Conduct thorough due diligence on AI-specific anything in investing. Many of the leading tech companies of the last few decades also sit at the forefront of the AI revolution. Depending on how much AI you want in your portfolio, your search could begin and end with them.

Pros and cons of AI investments

As part of your due diligence, consider the pros and cons of investing in AI assets:


  • We’re in the early stages of AI adoption, so there might be significant near- and long-term upside.
  • Many of the world’s AI leaders are well-established tech companies with stocks that have performed well over the long term.
  • AI can provide investors with international exposure, as AI continues to expand internationally.

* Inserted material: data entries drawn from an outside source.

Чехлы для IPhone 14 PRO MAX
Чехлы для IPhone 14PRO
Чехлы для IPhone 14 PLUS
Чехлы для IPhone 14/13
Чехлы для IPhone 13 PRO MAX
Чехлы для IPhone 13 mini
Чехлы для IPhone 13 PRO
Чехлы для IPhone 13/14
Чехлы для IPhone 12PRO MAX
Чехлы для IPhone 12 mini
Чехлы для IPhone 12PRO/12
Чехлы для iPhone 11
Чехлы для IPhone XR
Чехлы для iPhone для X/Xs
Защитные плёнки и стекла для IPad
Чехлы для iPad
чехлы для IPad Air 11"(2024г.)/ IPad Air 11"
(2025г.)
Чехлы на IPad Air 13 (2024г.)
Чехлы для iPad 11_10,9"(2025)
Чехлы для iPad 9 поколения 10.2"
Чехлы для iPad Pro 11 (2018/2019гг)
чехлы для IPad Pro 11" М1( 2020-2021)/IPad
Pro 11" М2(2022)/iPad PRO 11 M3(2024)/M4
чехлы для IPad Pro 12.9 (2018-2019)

  • Legal, regulatory and ethical issues could impede the growth and adoption of AI.
  • Tech stocks, particularly the ones with an AI focus, have performed well in recent years, but there’s no guarantee this will continue. Plus, these stocks sometimes experience periods of relatively high volatility.
  • If you stray from tech leaders, you might be taking a chance on young companies that lack track records of execution and success.

Frequently asked questions (FAQs)

Focus on companies directly involved in developing and deploying the hardware that drives AI as well as firms that create and utilize AI-powered software platforms for consumers and businesses. Be skeptical of non-tech companies who claim they use AI. While they might be appropriate investments in their respective market sectors, they’re not necessarily AI investments.

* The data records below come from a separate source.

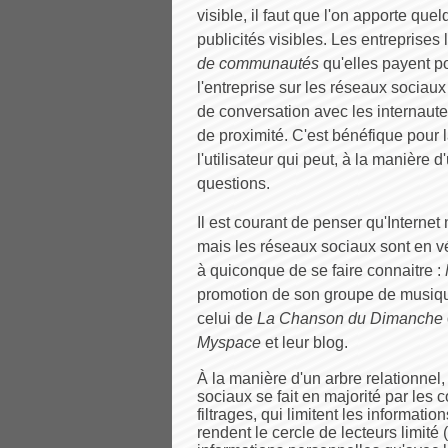
visible, il faut que l'on apporte q
publicités visibles. Les entreprises
de communautés
qu'elles payent p
l'entreprise sur les réseaux sociaux v
de conversation avec les internau
de proximité. C'est bénéfique pour l
l'utilisateur qui peut, à la manière 
questions.
Il est courant de penser qu'Interne
mais les réseaux sociaux sont en vé
à quiconque de se faire connaitre :
promotion de son groupe de musique
celui de
La Chanson du Dimanche
Myspace
et leur blog.
À la manière d'un arbre relationnel,
sociaux se fait en majorité par les 
filtrages, qui limitent les informat
rendent le cercle de lecteurs limité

An AI ETF is a fund that owns a portfolio of stocks that generate a meaningful amount of their business via direct involvement in creating, producing and disseminating AI hardware, systems and platforms.

All investors, from venture capitalists to individuals who buy and sell stocks and ETFs, need to be aware of the risks associated with investing in AI.

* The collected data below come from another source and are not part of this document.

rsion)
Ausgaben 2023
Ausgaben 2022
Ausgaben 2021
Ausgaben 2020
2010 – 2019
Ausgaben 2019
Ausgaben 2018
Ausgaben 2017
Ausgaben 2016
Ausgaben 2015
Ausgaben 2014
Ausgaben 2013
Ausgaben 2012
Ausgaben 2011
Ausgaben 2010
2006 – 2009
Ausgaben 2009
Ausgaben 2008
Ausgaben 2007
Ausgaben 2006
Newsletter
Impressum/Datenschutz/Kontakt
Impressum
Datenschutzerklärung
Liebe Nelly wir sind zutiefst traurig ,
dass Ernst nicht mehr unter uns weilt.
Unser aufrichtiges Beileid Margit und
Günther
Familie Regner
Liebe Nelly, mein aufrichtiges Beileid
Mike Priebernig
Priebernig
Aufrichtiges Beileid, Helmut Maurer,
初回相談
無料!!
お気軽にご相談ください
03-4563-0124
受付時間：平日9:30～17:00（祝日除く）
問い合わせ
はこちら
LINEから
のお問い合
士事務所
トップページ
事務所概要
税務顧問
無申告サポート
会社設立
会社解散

One of the major concerns about such a young (from a mainstream perspective) and controversial space is that the rules are currently being written and rewritten around data protection, privacy and copyright, among other regulatory, consumer and sociocultural issues. If the results of AI-related lawsuits or government legislation places tight restrictions around AI, it could affect demand, which could hurt companies that derive a significant portion of their revenue from AI.

Also, while mainstream adoption seems inevitable, AI might not become as big as previously thought. At the same time, with things moving so fast, technology that seems relevant today could be obsolete tomorrow. Thus, the focus on perennial tech leaders rather than companies that claim to be pure plays on AI. And, of course, when it comes to stocks, specifically tech stocks, there is likely to be volatility around stock prices. Just as top tech stocks often lead bull markets, they sometimes drop significantly during down trading days, corrections and sustained bear markets.